## ABOUT THIS TASK:
In the DNAJB11 kidney disease abstract, what was the median age at which patients reached end stage kidney disease?

Clinical spectrum, prognosis and estimated prevalence of DNAJB11-kidney disease

Abstract

Monoallelic mutations of DNAJB11 were recently described in seven pedigrees with atypical clinical presentations of autosomal dominant polycystic kidney disease. DNAJB11 encodes one of the main cofactors of the endoplasmic reticulum chaperon BiP, a heat-shock protein required for efficient protein folding and trafficking. Here we conducted an international collaborative study to better characterize the DNAJB11-associated phenotype. Thirteen different loss-of-function variants were identified in 20 new pedigrees (54 affected individuals) by targeted next-generation sequencing, whole-exome sequencing or whole-genome sequencing. Amongst the 77 patients (27 pedigrees) now in total reported, 32 reached end stage kidney disease (range, 55-89 years, median age 75); without a significant difference between males and females. While a majority of patients presented with non-enlarged polycystic kidneys, renal cysts were inconsistently identified in patients under age 45. Vascular phenotypes, including intracranial aneurysms, dilatation of the thoracic aorta and dissection of a carotid artery were present in four pedigrees. We accessed Genomics England 100,000 genomes project data, and identified pathogenic variants of DNAJB11 in nine of 3934 probands with various kidney and urinary tract disorders. The clinical diagnosis was cystic kidney disease for eight probands and nephrocalcinosis for one proband. No additional pathogenic variants likely explaining the kidney disease were identified. Using the publicly available GnomAD database, DNAJB11 genetic prevalence was calculated at 0.85/10.000 individuals. Thus, establishing a precise diagnosis in atypical cystic or interstitial kidney disease is crucial, with important implications in terms of follow-up, genetic counseling, prognostic evaluation, therapeutic management, and for selection of living kidney donors.

Keywords: DNAJB11; chronic kidney disease; genetics; polycystic kidney disease; prognosis.

Figure 1 |. Distribution of the 17 previously reported and newly described pathogenic variants identified in DNAJB11 (27 pedigrees), and domain organization of DNAJB11.

Items from a data source:
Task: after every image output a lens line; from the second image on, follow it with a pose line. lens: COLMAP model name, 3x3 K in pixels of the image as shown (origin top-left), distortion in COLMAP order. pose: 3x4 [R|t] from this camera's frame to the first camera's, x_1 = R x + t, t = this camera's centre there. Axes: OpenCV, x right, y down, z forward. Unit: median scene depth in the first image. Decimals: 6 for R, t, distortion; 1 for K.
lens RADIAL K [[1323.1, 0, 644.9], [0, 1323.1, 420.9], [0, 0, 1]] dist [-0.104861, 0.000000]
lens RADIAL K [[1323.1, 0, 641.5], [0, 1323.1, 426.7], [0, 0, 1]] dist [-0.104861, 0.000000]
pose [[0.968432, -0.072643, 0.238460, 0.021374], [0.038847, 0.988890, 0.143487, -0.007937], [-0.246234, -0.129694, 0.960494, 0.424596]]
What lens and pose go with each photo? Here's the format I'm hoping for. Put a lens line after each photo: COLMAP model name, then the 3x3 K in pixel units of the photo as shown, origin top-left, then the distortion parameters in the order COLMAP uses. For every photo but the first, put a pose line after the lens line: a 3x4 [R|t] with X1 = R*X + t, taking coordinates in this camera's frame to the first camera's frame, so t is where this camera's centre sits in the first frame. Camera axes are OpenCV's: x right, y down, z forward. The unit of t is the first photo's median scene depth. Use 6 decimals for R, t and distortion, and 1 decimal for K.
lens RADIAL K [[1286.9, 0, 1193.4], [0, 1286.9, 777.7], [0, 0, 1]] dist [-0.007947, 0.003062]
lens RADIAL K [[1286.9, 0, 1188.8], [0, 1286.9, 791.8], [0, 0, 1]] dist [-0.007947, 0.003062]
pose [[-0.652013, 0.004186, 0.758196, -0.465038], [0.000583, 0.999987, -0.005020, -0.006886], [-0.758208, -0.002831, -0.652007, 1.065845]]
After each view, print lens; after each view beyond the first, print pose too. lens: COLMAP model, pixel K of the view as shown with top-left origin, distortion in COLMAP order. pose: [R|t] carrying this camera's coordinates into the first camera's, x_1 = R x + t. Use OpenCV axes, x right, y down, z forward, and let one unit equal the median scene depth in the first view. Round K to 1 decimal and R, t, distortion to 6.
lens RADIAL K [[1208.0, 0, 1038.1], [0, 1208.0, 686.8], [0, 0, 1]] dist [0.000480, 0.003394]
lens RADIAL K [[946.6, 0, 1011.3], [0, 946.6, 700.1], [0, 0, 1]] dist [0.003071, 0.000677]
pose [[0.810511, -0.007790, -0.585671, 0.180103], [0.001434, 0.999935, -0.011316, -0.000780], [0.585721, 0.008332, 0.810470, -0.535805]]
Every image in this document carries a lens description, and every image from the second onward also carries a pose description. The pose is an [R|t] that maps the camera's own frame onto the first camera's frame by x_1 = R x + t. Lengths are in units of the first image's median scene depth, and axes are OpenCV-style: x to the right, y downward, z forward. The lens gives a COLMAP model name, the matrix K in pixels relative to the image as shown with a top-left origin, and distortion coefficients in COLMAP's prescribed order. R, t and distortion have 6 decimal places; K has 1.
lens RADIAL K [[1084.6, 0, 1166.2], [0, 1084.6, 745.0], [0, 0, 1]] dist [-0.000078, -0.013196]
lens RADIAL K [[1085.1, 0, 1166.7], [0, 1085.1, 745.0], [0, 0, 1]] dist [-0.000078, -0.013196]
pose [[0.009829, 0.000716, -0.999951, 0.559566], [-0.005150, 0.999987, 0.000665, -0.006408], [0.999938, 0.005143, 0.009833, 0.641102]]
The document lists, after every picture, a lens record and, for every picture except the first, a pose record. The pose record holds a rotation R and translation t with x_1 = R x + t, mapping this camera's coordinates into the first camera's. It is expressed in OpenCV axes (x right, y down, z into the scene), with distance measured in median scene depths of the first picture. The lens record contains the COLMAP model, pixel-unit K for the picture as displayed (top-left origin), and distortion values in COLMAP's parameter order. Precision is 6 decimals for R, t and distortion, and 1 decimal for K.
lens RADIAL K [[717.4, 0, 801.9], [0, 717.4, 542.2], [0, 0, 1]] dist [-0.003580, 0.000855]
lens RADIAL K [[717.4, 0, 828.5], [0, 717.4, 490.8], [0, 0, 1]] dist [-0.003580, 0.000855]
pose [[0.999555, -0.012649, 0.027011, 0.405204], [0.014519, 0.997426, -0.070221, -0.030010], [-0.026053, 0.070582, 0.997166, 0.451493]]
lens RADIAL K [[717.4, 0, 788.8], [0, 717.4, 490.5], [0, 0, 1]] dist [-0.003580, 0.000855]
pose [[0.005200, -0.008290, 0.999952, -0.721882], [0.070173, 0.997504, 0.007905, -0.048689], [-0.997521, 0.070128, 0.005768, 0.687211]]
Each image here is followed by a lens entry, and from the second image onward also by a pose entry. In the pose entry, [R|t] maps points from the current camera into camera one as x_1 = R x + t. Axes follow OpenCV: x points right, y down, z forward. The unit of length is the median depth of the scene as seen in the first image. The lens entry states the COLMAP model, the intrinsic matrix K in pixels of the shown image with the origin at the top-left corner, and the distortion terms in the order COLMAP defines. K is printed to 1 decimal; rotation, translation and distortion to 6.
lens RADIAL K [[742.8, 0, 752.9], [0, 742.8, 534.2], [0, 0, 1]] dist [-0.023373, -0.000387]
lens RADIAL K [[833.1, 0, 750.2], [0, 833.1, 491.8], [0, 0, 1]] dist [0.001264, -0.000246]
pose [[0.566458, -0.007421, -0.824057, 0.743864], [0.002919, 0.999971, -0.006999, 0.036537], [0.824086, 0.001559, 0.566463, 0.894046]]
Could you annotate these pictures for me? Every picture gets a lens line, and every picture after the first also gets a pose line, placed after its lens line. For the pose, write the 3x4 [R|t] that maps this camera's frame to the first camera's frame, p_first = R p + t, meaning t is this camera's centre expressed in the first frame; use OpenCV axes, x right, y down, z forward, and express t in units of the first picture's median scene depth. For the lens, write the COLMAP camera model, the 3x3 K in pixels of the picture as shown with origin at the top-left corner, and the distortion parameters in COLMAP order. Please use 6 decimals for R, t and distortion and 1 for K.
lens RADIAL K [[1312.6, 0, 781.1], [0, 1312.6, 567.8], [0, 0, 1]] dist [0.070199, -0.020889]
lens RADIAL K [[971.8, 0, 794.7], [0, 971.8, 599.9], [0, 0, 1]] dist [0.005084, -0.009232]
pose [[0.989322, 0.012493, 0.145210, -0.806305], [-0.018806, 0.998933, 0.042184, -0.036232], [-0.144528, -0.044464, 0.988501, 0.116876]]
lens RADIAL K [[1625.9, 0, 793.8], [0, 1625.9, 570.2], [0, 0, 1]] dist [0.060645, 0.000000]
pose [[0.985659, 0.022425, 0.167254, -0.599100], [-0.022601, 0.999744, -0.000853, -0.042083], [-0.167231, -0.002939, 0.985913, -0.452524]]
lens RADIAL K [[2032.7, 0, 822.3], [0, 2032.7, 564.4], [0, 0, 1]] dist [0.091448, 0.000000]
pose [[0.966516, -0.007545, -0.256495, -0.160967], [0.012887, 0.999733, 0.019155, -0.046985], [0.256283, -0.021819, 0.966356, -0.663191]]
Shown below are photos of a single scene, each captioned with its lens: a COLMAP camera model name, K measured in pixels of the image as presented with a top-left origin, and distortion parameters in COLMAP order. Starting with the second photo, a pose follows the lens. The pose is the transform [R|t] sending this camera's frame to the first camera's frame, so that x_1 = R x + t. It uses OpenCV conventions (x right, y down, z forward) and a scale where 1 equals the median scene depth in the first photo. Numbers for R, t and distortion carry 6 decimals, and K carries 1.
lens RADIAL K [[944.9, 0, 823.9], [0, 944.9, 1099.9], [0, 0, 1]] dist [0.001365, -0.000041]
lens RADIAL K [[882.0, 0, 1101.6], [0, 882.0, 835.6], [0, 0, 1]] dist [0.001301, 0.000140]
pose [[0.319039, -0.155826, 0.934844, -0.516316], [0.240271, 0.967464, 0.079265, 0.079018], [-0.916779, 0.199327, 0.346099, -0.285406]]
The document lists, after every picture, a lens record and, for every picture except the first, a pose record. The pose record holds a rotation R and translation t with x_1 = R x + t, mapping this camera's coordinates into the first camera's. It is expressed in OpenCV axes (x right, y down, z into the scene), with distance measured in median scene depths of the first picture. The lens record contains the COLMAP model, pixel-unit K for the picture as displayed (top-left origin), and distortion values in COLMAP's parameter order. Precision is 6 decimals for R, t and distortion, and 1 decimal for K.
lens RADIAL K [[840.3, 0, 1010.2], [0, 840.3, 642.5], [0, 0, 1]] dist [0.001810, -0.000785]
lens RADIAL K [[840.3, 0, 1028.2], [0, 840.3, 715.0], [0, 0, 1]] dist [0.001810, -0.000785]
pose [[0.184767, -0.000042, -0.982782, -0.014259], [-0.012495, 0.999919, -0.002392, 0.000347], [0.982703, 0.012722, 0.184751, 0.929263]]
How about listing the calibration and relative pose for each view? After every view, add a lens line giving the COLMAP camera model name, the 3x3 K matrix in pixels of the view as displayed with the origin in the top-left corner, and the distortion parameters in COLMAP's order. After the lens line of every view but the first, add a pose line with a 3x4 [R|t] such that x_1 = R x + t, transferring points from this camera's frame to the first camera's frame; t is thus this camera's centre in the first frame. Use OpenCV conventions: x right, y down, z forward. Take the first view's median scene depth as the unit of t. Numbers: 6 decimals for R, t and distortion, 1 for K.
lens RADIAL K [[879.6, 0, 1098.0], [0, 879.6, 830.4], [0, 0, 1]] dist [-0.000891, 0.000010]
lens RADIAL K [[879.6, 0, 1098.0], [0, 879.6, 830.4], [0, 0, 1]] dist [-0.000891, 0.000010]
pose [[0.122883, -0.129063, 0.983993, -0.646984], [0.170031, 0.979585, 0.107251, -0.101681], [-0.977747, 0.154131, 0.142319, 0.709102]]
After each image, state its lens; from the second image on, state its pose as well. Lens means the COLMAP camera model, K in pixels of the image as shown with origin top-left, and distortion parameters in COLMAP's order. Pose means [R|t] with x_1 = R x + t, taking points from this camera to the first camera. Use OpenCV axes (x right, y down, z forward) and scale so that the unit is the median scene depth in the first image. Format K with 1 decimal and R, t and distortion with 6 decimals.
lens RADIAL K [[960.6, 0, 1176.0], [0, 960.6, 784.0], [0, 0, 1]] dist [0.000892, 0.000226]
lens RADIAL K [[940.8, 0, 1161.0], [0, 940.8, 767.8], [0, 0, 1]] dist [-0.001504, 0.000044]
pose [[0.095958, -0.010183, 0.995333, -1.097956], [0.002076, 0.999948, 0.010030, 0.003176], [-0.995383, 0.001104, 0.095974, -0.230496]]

## OUTPUT:
75 years